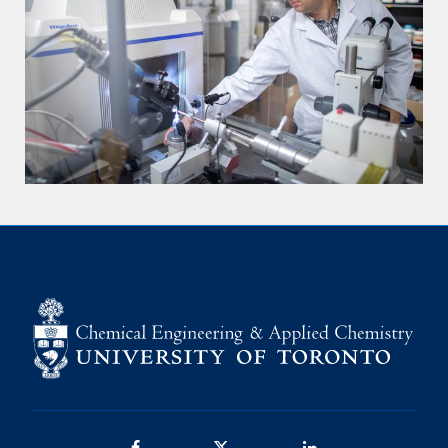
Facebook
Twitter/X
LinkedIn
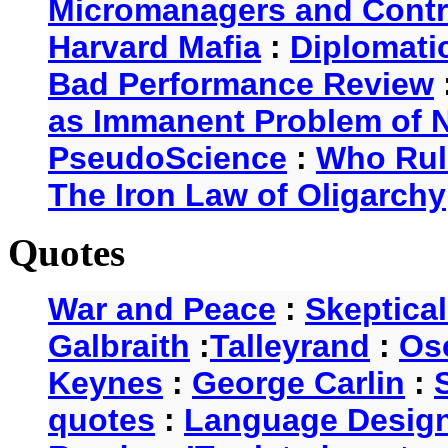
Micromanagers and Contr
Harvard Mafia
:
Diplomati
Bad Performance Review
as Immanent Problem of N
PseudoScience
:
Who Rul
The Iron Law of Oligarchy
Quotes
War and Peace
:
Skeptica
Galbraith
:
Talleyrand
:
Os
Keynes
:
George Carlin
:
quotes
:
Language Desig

_ _ _ _

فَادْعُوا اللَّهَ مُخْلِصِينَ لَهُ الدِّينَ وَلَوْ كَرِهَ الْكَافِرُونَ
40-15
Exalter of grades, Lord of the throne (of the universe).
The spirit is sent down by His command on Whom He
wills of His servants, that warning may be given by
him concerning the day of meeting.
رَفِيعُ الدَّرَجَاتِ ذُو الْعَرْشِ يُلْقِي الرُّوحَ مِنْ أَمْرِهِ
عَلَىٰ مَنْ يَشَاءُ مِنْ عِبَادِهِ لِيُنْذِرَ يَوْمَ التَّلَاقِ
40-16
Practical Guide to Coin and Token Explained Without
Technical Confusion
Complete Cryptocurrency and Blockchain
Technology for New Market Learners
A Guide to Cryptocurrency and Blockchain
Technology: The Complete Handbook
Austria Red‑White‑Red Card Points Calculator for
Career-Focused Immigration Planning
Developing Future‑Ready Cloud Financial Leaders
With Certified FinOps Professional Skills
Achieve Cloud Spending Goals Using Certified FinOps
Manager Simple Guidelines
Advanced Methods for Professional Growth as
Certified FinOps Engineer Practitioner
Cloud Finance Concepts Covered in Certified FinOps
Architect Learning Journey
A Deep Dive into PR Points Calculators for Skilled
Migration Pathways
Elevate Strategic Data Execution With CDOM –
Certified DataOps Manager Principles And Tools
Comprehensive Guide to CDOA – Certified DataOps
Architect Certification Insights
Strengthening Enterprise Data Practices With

_ _ _ _

Give the lines of the first entry as a numbered list, starting at the line that contains "Micromanagers and Contr" and ending at the line that contains "Language Desig". Leave out any blank lines.

1. Micromanagers and Contr
2. Harvard Mafia
3. :
4. Diplomati
5. Bad Performance Review
6. as Immanent Problem of N
7. PseudoScience
8. :
9. Who Rul
10. The Iron Law of Oligarchy
11. Quotes
12. War and Peace
13. :
14. Skeptica
15. Galbraith
16. :
17. Talleyrand
18. :
19. Os
20. Keynes
21. :
22. George Carlin
23. :
24. quotes
25. :
26. Language Desig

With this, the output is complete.